• Work instruction:
Find every line in the records below that contains "lines", and copy it.

(Data provided begins)

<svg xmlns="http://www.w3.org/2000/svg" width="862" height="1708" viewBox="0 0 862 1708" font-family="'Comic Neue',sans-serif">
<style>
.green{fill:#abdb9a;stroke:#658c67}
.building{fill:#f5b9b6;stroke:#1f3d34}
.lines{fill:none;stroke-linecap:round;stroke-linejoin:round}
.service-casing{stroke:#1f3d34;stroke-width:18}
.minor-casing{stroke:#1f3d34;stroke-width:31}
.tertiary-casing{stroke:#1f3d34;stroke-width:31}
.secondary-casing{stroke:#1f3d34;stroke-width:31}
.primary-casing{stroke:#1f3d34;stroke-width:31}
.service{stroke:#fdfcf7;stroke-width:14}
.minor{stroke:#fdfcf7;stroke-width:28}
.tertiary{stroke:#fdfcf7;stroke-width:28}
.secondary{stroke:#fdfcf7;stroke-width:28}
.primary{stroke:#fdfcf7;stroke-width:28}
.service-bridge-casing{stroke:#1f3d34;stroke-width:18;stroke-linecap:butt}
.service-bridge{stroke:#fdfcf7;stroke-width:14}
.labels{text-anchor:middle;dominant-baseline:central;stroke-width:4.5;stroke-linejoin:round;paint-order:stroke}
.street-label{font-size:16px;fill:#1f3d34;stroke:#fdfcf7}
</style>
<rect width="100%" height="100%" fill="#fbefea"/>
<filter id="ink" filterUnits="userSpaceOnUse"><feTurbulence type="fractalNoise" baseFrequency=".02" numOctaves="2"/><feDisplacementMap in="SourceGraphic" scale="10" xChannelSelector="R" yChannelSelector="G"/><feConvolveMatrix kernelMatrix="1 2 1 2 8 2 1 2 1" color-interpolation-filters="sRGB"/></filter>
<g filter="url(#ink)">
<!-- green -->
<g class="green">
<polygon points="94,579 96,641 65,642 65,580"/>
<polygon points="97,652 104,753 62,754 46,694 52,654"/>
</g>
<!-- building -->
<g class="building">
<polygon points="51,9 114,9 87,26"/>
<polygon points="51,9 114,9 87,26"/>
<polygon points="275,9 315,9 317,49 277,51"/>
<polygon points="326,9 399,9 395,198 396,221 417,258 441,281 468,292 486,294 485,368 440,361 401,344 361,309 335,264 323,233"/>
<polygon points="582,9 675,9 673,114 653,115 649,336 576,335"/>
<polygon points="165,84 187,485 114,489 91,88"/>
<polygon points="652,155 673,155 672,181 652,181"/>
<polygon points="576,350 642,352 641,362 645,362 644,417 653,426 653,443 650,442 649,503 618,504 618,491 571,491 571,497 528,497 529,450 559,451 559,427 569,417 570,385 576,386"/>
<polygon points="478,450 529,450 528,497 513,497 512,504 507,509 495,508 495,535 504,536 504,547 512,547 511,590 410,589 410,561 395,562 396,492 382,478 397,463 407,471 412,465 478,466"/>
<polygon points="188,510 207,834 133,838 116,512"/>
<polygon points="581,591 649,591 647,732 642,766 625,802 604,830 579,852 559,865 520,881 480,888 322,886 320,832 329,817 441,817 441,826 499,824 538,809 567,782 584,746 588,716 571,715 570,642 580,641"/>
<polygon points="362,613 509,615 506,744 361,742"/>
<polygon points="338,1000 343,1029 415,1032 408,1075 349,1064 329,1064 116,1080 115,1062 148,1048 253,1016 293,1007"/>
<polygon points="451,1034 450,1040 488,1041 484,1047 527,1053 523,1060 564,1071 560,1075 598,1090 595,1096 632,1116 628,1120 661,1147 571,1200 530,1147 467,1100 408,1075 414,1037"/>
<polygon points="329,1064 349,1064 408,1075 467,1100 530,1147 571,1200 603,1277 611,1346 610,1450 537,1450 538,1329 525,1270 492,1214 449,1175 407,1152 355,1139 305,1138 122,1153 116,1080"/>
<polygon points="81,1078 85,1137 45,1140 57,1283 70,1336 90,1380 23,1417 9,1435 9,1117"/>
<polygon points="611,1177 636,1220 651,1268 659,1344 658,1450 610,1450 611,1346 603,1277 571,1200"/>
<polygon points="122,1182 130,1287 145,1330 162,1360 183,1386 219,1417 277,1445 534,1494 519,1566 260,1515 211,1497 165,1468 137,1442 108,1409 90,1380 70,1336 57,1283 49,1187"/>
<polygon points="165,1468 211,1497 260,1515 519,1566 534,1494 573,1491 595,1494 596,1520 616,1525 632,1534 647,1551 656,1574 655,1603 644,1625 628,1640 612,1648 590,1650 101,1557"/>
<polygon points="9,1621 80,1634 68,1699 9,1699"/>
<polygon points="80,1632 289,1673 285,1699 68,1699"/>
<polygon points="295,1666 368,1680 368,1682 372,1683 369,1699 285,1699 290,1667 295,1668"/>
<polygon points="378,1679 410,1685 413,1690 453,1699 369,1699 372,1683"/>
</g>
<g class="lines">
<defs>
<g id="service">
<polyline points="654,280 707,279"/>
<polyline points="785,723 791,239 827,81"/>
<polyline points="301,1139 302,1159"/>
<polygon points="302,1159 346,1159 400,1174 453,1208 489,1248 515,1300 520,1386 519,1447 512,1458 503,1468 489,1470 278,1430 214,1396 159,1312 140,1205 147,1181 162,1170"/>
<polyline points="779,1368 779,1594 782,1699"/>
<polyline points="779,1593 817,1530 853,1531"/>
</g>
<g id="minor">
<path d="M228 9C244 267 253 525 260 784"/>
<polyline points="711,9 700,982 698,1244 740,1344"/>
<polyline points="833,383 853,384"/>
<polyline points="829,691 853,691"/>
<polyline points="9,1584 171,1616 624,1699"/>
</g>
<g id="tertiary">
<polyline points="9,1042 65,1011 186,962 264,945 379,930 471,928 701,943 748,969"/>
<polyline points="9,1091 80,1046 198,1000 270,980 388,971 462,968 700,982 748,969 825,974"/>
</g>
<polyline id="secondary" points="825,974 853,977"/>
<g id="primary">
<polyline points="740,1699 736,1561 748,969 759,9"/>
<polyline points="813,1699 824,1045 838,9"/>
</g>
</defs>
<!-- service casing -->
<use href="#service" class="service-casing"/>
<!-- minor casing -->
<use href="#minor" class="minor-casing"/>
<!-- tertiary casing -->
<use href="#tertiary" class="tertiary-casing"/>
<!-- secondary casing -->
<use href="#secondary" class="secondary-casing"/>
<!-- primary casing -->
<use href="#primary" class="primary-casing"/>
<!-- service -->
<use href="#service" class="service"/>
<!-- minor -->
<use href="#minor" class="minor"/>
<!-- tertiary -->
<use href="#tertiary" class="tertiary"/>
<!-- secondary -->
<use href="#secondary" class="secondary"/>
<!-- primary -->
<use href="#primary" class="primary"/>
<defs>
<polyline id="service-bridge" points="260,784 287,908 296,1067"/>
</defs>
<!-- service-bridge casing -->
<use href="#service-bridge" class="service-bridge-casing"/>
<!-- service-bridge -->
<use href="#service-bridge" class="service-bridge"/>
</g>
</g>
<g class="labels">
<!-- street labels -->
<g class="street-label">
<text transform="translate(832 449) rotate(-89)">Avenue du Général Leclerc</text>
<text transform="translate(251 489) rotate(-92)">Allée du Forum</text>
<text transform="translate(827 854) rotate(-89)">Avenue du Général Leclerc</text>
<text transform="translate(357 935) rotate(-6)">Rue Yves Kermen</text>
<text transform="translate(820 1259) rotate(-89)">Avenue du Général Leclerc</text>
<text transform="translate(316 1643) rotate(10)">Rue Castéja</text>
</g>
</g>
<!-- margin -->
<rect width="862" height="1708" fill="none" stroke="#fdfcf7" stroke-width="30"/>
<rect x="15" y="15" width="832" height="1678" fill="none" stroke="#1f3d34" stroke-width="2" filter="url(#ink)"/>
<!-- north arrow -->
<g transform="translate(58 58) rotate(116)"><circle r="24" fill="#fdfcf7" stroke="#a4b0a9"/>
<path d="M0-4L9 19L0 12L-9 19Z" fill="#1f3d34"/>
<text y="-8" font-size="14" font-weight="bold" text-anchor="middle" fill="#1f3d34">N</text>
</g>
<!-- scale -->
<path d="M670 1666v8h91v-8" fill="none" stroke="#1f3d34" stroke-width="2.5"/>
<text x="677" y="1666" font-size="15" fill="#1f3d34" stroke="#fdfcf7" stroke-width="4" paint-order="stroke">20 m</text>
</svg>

(Data provided ends)

• Your response:
.lines{fill:none;stroke-linecap:round;stroke-linejoin:round}
<g class="lines">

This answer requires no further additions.